BEGIN Task material
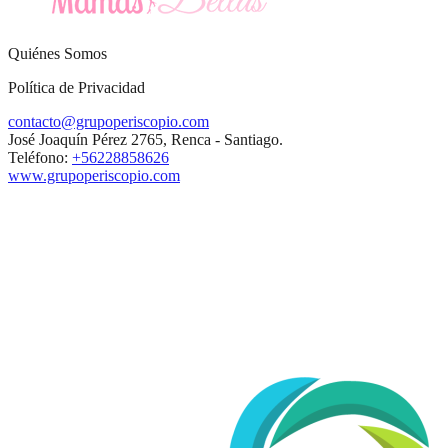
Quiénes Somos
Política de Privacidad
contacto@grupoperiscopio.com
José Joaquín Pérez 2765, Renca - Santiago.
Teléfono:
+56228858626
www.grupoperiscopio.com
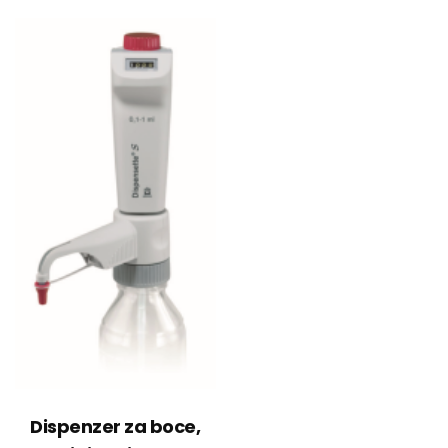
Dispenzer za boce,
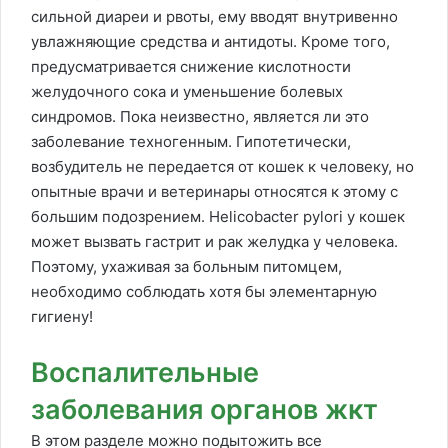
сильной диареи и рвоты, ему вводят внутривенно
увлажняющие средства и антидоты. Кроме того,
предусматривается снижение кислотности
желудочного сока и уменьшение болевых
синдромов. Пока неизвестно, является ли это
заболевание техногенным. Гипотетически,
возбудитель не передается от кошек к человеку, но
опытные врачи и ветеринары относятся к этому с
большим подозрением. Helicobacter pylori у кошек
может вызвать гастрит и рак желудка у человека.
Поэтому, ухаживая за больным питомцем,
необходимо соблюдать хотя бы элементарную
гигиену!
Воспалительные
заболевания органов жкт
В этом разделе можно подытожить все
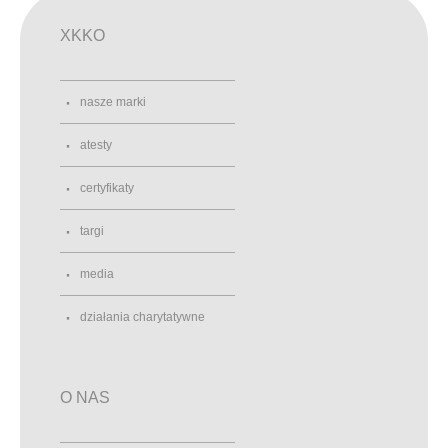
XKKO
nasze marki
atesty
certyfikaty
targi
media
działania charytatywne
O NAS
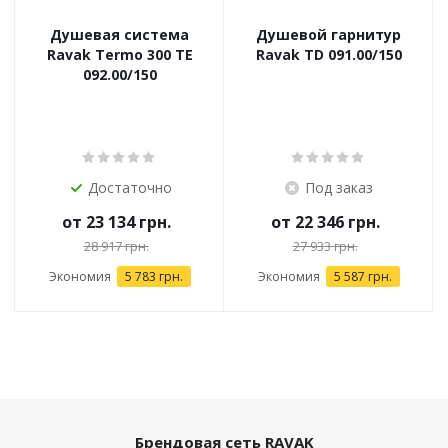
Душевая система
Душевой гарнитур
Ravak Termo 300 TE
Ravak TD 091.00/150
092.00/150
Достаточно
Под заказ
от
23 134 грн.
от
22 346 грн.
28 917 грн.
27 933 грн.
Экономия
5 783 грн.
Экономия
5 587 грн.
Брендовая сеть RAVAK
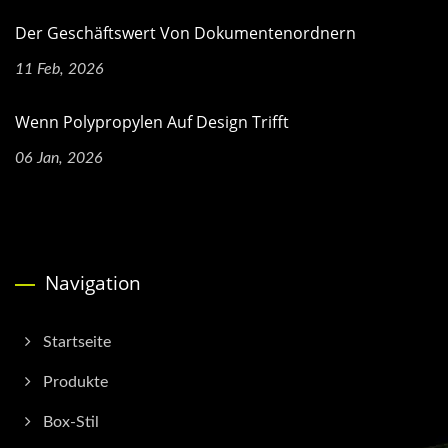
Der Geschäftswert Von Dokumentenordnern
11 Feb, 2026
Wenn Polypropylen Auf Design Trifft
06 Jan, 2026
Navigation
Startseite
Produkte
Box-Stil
END Task material
BEGIN Task material
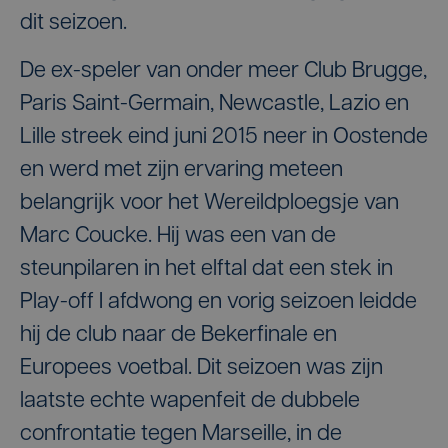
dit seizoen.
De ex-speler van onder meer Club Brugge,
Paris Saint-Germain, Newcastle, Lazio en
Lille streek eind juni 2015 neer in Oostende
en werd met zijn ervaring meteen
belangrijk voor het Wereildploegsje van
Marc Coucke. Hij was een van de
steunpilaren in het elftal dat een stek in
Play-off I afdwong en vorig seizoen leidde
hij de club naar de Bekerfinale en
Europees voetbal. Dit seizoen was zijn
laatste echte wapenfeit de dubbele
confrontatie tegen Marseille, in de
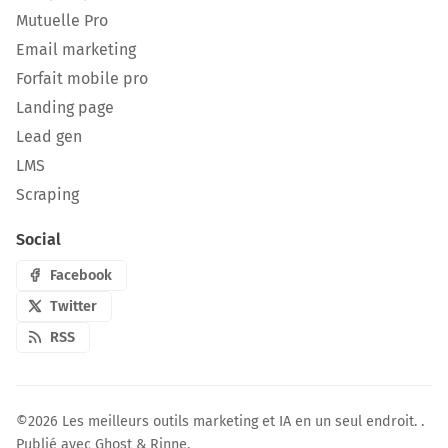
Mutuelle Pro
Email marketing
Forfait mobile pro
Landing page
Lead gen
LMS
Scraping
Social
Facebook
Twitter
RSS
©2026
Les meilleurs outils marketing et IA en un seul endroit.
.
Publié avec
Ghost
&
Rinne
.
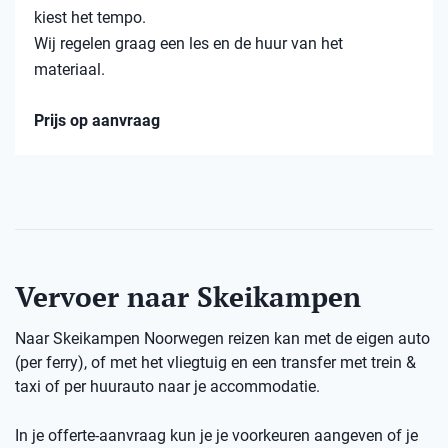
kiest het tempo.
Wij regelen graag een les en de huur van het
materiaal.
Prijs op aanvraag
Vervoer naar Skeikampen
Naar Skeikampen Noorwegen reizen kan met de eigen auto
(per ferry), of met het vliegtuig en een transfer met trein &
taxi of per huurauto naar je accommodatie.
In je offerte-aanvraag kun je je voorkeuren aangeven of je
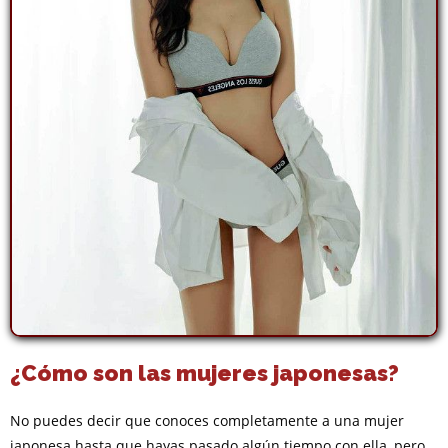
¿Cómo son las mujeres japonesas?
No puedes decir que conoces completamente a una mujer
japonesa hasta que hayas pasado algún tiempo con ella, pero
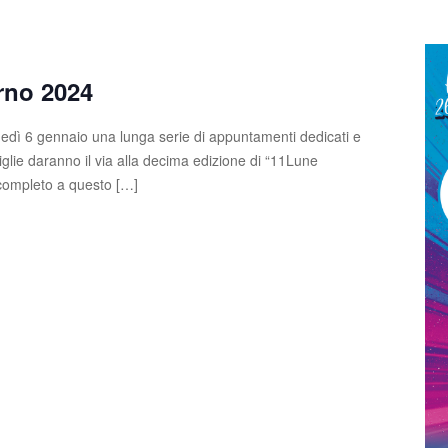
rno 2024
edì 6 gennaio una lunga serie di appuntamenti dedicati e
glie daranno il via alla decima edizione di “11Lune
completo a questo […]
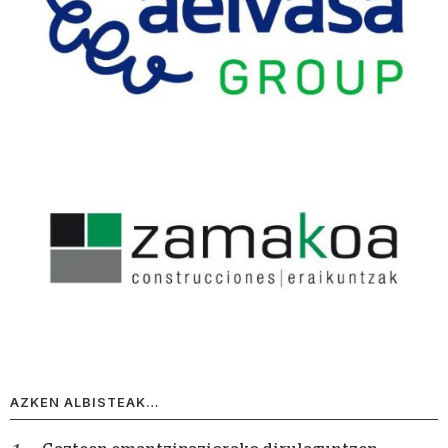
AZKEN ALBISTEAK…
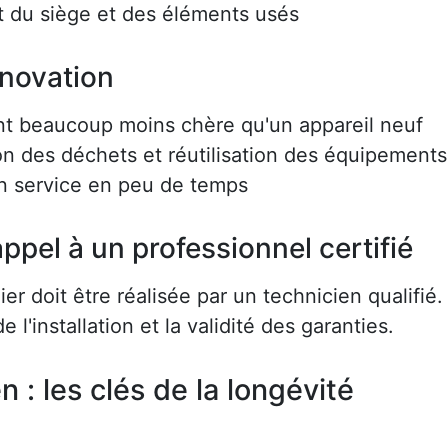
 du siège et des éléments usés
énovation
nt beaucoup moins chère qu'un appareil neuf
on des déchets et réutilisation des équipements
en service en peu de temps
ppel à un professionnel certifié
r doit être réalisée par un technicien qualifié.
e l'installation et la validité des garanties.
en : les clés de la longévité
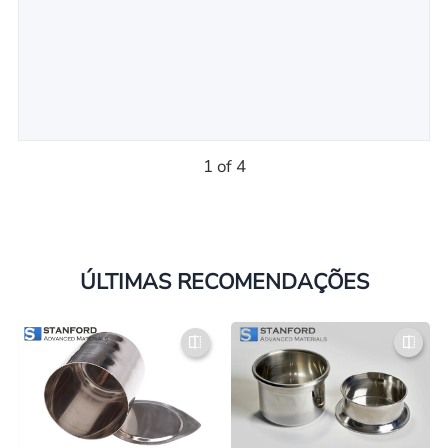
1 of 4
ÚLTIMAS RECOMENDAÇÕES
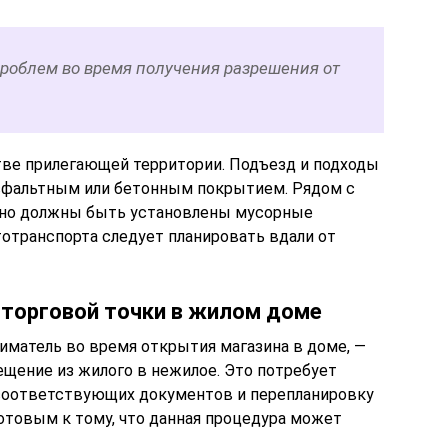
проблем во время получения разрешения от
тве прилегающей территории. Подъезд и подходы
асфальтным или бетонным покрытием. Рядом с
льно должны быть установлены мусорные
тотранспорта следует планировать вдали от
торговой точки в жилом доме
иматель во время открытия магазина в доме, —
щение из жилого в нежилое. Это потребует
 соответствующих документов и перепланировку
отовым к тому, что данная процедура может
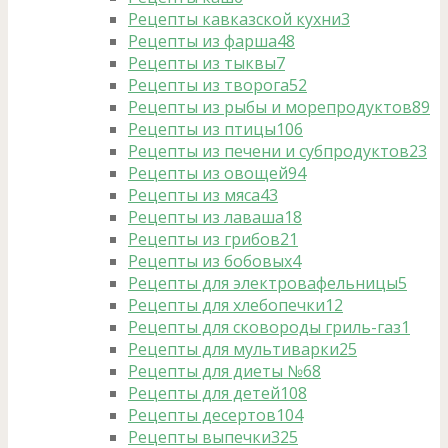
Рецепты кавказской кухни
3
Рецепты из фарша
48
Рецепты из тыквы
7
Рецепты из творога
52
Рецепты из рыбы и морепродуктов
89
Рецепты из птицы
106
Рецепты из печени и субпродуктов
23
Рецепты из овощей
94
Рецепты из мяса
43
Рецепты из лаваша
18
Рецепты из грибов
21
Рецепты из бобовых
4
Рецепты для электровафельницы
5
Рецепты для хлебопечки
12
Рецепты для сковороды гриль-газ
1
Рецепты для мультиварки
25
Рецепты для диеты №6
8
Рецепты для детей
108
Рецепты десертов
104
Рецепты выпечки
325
END Task material
### Directive:
For every line above that includes the word "seizoen", return the line.

### Your solution:
dit seizoen.
Play-off I afdwong en vorig seizoen leidde
Europees voetbal. Dit seizoen was zijn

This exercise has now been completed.